- [Assignment] In the entries below, print exactly the lines from the first through the one with "1 | INTRODUCTION", both included, and none of the pictures.
*** Opening of Extracted information ***
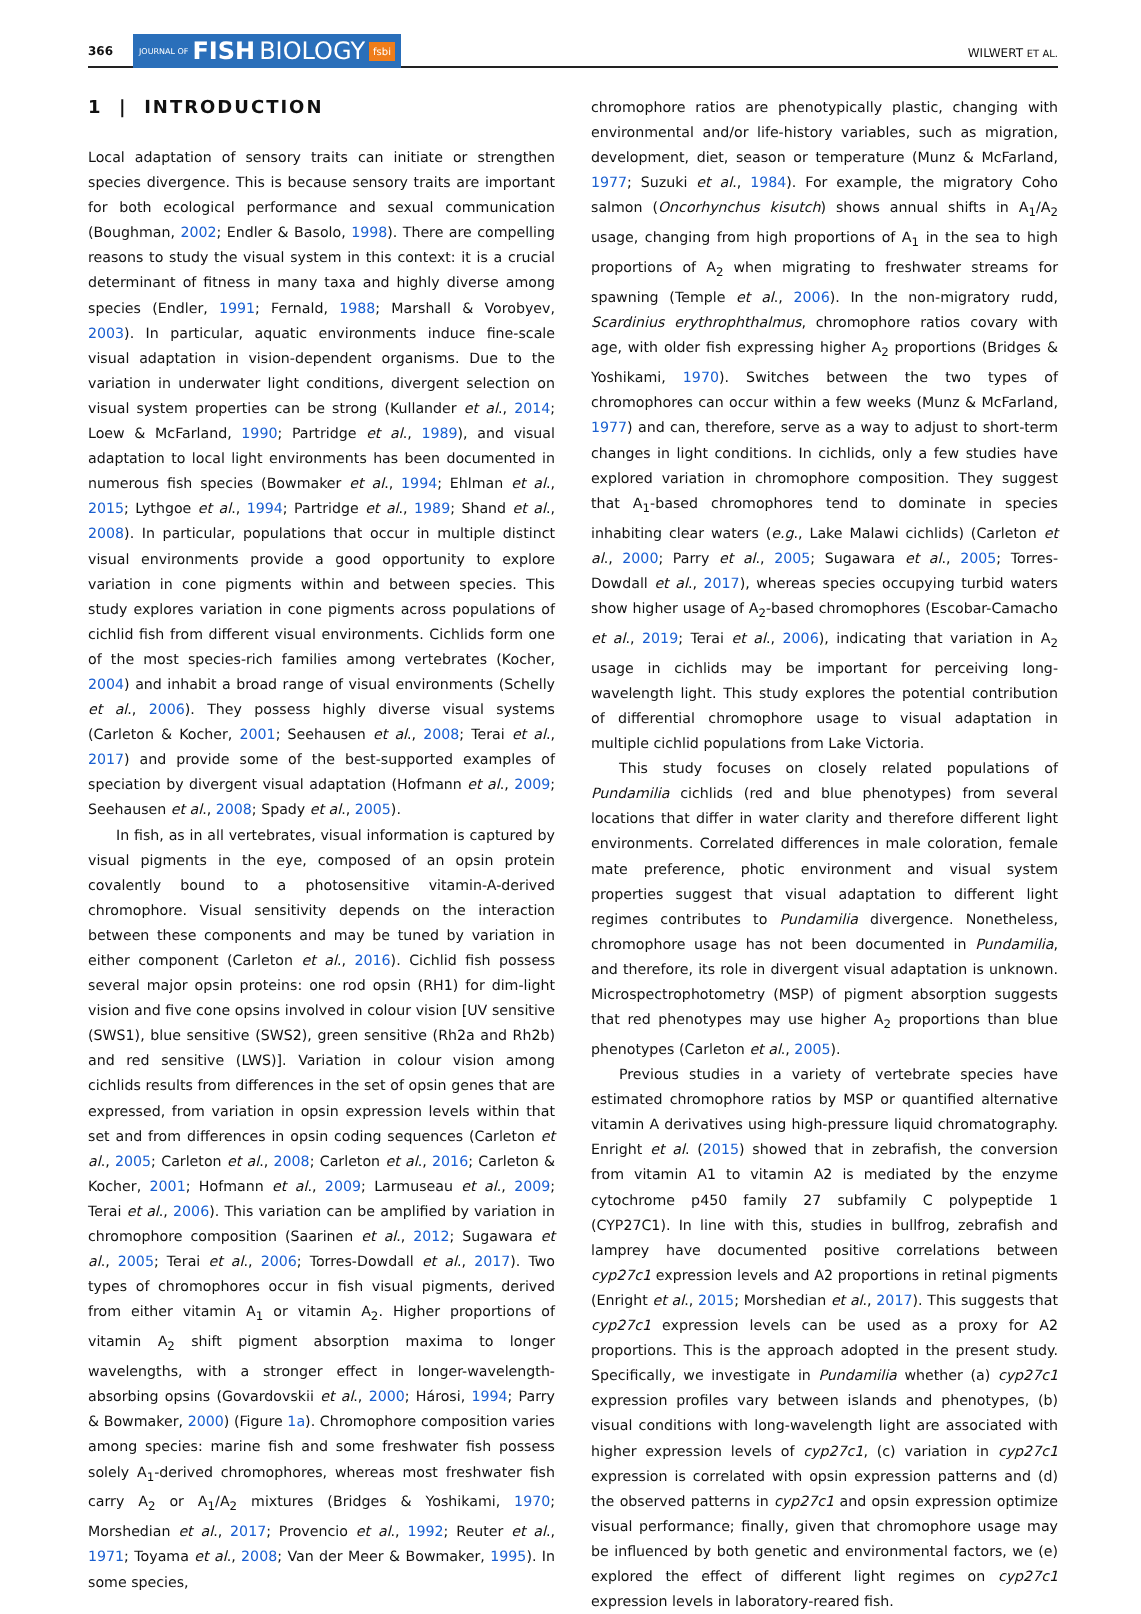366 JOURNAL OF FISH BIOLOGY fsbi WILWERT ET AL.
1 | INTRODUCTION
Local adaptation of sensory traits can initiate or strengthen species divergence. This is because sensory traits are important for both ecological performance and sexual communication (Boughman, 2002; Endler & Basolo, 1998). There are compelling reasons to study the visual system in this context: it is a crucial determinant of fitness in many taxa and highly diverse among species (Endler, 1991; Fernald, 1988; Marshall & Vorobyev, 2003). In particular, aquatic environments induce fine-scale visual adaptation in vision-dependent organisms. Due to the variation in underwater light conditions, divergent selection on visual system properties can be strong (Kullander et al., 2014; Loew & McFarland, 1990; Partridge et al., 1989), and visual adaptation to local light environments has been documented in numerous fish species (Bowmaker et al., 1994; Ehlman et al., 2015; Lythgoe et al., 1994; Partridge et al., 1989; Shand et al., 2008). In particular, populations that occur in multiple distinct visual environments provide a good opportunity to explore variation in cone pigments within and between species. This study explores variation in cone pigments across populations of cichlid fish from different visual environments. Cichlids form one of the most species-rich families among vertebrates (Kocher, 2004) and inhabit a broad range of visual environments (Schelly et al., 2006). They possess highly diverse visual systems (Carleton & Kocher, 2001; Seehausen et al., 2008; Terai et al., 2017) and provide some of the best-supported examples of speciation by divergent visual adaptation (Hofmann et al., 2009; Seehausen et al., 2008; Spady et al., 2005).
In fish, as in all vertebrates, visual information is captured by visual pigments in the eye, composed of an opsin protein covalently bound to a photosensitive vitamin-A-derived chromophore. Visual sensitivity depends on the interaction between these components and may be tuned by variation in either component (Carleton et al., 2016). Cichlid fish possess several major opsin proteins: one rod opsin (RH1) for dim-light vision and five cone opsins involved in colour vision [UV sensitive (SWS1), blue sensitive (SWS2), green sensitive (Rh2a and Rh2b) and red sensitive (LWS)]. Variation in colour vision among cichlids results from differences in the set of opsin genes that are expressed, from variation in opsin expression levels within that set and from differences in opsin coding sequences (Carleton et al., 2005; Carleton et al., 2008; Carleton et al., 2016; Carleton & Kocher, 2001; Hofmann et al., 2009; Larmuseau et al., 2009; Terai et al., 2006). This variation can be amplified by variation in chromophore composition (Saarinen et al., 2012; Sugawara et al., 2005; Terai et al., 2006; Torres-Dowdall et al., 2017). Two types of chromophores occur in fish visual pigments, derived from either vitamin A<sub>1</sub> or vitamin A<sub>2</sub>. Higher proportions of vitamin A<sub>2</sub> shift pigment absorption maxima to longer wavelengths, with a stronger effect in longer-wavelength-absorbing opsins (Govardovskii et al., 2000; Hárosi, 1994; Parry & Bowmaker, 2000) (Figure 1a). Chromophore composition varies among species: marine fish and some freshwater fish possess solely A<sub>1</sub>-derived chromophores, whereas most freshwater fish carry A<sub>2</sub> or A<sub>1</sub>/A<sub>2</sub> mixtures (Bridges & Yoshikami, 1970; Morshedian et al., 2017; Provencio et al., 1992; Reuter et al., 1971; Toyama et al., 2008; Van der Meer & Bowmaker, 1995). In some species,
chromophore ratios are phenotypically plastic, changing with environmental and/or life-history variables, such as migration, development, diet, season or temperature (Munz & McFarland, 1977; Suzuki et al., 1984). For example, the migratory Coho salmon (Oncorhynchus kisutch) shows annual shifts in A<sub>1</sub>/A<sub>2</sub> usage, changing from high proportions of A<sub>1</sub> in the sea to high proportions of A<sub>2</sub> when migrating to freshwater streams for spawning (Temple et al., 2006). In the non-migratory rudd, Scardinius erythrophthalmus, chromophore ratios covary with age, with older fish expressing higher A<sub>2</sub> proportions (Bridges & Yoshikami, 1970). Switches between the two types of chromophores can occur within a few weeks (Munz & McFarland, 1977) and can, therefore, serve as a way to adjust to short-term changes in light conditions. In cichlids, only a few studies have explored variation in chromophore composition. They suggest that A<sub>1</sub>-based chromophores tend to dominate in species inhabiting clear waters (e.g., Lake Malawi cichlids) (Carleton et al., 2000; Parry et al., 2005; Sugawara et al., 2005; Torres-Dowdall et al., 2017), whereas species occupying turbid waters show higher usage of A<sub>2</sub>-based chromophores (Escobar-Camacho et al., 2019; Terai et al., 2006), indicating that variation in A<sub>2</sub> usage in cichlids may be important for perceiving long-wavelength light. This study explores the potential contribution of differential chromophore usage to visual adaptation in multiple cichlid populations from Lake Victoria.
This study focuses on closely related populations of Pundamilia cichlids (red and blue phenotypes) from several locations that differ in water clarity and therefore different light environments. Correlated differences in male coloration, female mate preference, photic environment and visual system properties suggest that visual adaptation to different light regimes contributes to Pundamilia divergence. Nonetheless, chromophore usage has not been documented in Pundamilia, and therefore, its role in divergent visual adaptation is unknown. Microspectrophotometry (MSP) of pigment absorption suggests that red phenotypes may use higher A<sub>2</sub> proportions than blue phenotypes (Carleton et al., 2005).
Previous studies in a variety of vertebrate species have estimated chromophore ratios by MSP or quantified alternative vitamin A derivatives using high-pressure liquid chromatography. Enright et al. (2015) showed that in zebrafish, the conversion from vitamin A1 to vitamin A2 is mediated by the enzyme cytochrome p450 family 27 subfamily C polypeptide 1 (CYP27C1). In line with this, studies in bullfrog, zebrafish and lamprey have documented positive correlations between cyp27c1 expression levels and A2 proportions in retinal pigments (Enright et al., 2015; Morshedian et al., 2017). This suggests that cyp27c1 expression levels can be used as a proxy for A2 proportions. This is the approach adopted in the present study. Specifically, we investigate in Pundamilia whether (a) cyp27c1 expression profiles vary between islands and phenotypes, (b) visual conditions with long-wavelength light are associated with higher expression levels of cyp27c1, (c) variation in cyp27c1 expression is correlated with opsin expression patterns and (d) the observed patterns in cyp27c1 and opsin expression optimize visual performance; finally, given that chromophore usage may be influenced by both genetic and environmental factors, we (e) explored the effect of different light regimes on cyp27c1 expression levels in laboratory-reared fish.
*** Close of Extracted information ***
- [Response below]
366 JOURNAL OF FISH BIOLOGY fsbi WILWERT ET AL.
1 | INTRODUCTION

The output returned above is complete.